▶ _EXERCISE PASSAGE_:
###

# Cult of Slaanesh/Pleasure



## Hadrianus (Jul 10, 2008)

Alright after finishing a year at college and spending talking with a few friends who play fantasy I finally decided to leave 40k behind and join the fantasy realm of play. I was having a bit of trouble deciding between an army of Chaos Demons and Dark Elves when I heard about the "Cult of Slaanesh (or Pleasure as I've also seen it referred to.

Simply put I'm wondering if there's any online resources that go into depth about this crossed army? (Including which army books would be required and any conversions that combine elements of both armies to make interesting units.)


----------



## Syph (Aug 3, 2008)

I think the CoS/P are long gone my friend. There's no longer a legal list available to use, although a website I go on has a '7th ed' version of it which I believe uses 'Counts As' units to represent the original list. I'll see what I can dig up.


----------



## karlhunt (Mar 24, 2009)

You would need the "Hoards of Chaos" (6th ed Chaos combines warriors and daemons), "Dark Elves" (again 6th ed), and "Storm of Chaos". Storm has the actuall list in it but it references the other two as far as what the units actually do. GW had the list itself up as a free dowload for a while, check around you should be able to find that. As Storm of Chaos is OOP it's kind of hard to find. The other two you can pick up crazy cheap from e-bay because noone wants the old eddition books anymore.


----------



## Hadrianus (Jul 10, 2008)

###

▶ _STORED DATA_:

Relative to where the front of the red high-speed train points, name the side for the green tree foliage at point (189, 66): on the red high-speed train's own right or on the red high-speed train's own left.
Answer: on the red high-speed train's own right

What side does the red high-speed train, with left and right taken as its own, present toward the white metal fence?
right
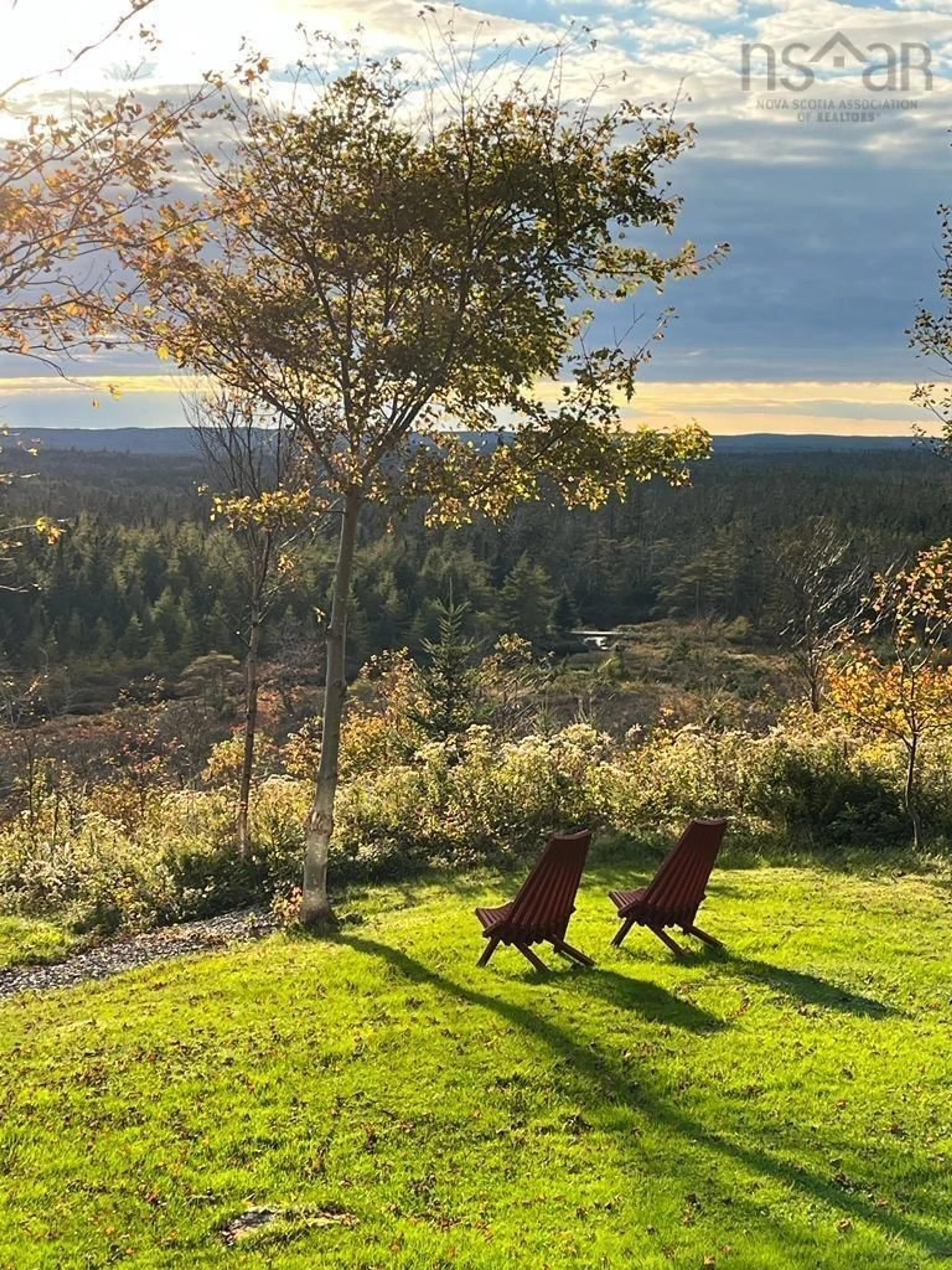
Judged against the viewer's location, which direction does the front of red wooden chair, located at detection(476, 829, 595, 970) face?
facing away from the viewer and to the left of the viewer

###

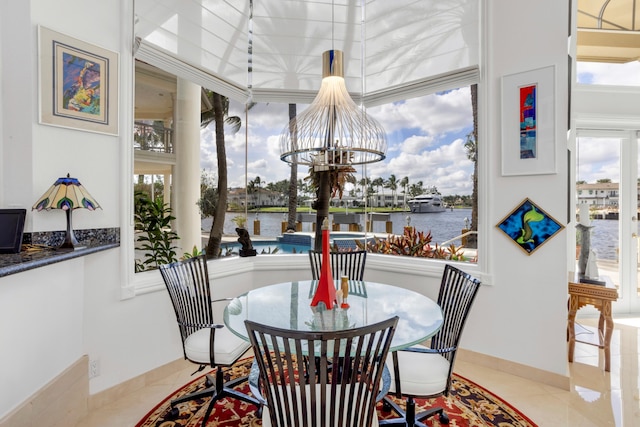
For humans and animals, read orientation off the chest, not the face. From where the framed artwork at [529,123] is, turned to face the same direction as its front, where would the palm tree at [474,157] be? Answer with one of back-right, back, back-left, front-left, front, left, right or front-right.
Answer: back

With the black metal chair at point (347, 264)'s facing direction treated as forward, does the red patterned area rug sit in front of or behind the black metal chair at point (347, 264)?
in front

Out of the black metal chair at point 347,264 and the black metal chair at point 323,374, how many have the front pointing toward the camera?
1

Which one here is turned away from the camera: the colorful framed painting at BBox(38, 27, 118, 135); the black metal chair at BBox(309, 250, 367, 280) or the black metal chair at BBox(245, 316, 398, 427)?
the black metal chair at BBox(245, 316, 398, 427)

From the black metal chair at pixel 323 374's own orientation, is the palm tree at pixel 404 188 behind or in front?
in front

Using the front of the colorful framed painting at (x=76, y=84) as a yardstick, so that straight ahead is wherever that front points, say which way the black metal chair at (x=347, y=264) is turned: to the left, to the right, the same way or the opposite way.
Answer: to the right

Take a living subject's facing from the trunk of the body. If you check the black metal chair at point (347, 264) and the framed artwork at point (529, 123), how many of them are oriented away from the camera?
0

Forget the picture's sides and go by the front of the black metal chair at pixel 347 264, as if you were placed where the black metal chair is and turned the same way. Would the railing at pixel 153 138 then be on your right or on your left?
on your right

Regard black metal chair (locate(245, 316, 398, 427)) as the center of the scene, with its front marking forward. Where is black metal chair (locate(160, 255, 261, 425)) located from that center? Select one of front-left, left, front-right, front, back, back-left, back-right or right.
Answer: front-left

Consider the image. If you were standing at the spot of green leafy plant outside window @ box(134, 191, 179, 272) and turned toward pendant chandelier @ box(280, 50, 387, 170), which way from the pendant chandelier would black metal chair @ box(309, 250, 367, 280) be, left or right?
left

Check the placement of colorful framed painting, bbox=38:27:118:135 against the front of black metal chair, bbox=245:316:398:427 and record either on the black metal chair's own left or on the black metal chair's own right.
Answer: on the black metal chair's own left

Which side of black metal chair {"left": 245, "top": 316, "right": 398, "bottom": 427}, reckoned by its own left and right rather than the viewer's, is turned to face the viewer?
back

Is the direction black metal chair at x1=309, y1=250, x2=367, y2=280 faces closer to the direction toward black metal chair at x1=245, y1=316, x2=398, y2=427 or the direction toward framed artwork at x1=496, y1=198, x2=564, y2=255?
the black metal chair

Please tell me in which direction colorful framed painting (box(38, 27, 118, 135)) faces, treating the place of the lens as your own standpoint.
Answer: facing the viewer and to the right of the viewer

###

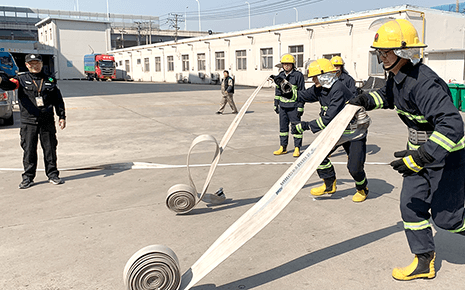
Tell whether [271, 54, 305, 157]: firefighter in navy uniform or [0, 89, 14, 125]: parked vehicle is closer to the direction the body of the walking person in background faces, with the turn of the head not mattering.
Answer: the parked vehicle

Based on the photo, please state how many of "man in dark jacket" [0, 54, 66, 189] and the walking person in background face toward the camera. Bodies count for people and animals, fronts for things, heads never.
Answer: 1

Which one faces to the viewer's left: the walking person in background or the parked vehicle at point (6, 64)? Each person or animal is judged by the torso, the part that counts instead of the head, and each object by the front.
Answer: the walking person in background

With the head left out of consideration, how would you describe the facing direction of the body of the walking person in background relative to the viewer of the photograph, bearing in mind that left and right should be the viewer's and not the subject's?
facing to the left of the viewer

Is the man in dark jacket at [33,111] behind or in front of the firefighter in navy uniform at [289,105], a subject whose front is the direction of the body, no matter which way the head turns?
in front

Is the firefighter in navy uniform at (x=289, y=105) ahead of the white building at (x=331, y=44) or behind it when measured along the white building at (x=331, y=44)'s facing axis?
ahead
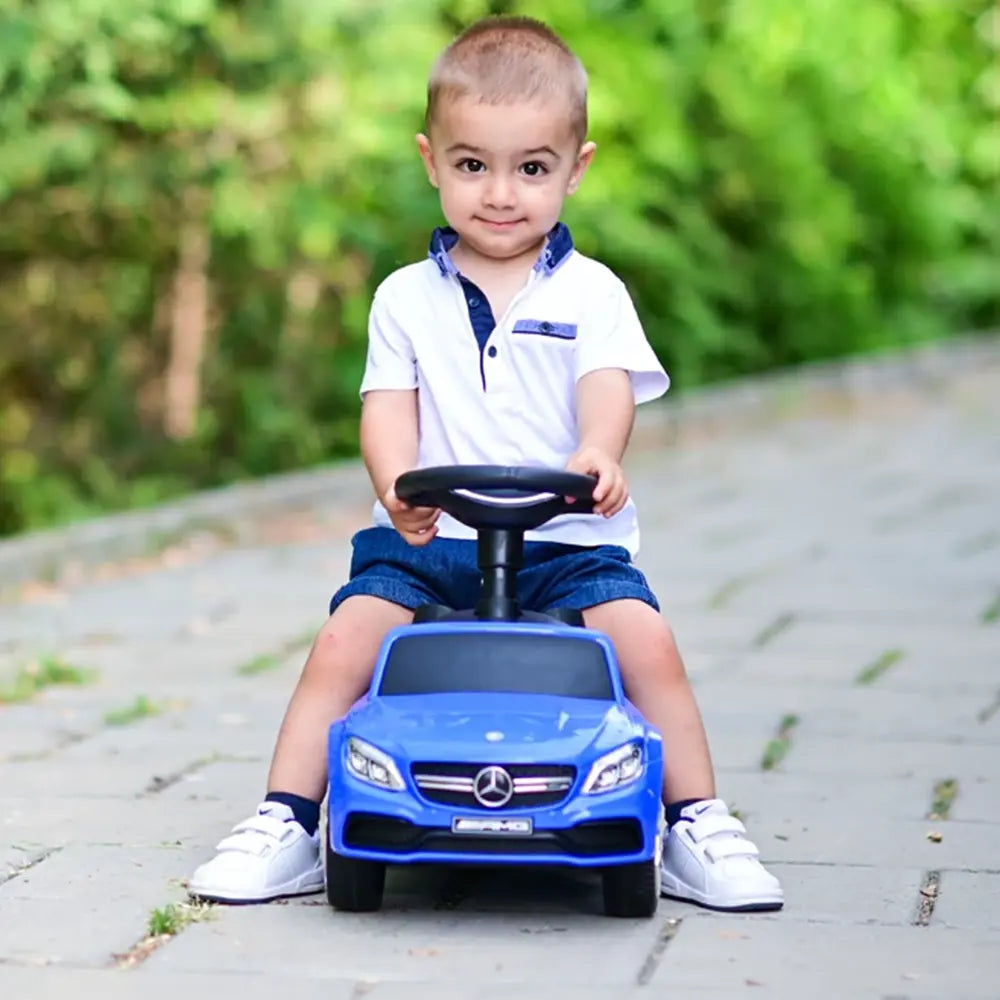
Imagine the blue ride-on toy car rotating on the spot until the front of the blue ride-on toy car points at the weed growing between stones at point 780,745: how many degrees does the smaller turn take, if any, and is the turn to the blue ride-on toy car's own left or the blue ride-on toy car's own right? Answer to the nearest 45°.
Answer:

###

▶ _WORK INSTRUCTIONS_: In the Cult of Slaanesh thread above, condense the paragraph beginning "You would need the" into a short bulleted list that keeps its main facts.

▶ _SOLUTION FOR THIS TASK_:
- Books needed: "Hoards of Chaos" (6th edition, combining Chaos warriors and daemons), "Dark Elves" (6th edition), and "Storm of Chaos."
- "Storm of Chaos" holds the actual list but refers to the other two books for what the units do.
- GW once offered the list as a free download, so it may still be found online.
- "Storm of Chaos" is out of print and hard to find.
- The other two books sell very cheaply on eBay because few people want old-edition books.